A entrevista é de Antonio Montefusco, professor Literatura Latina Medieval na Universidade Ca 'Foscari, com Gian Luca Potestà, professor de História do Cristianismo na Universidade Católica do Sagrado Coração de Milão em debate publicado por Jacobin, 13-10-2020. A tradução é de Luisa Rabolini.

 

Como se sabe, o Papa Francisco não dorme nos costumeiros quartos do Vaticano, mas sim em Santa Marta. Uma das muitas opções que enlouquecem o mundo conservador, católico e não somente, que o elegeu como "inimigo público". Para alguns, ele é até um papa herético: um grande grupo de eclesiásticos e leigos, no ano passado, pediu sua renúncia após o Sínodo sobre a Amazônia. Já sua eleição, ocorrida após a clamorosa renúncia do controverso pontificado de Bento XVI, parecia marcada por analogias históricas: Ratzinger, antes de renunciar, havia visitado o túmulo do Papa Celestino V, (quase) o único precedente do bispo de Roma que desistiu da tiara papal.

TRECHOS DOS ITENS -
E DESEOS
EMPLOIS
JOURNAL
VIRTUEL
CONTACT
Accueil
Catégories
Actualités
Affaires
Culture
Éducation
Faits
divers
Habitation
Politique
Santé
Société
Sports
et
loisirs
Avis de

INSTRUÇÕES -
1. Reescreva a parte do texto que começa com as palavras "A entrevista é" e termina com "de Luisa Rabolini.", trocando "Jacobin" por "Il Manifesto".
2. Segundo o texto, onde o Papa Francisco dorme?
Baseie-se apenas no texto, e não nos itens.

LISTA DE RESPOSTAS -
1.
A entrevista é de Antonio Montefusco, professor Literatura Latina Medieval na Universidade Ca 'Foscari, com Gian Luca Potestà, professor de História do Cristianismo na Universidade Católica do Sagrado Coração de Milão em debate publicado por Il Manifesto, 13-10-2020. A tradução é de Luisa Rabolini.

2. Em Santa Marta.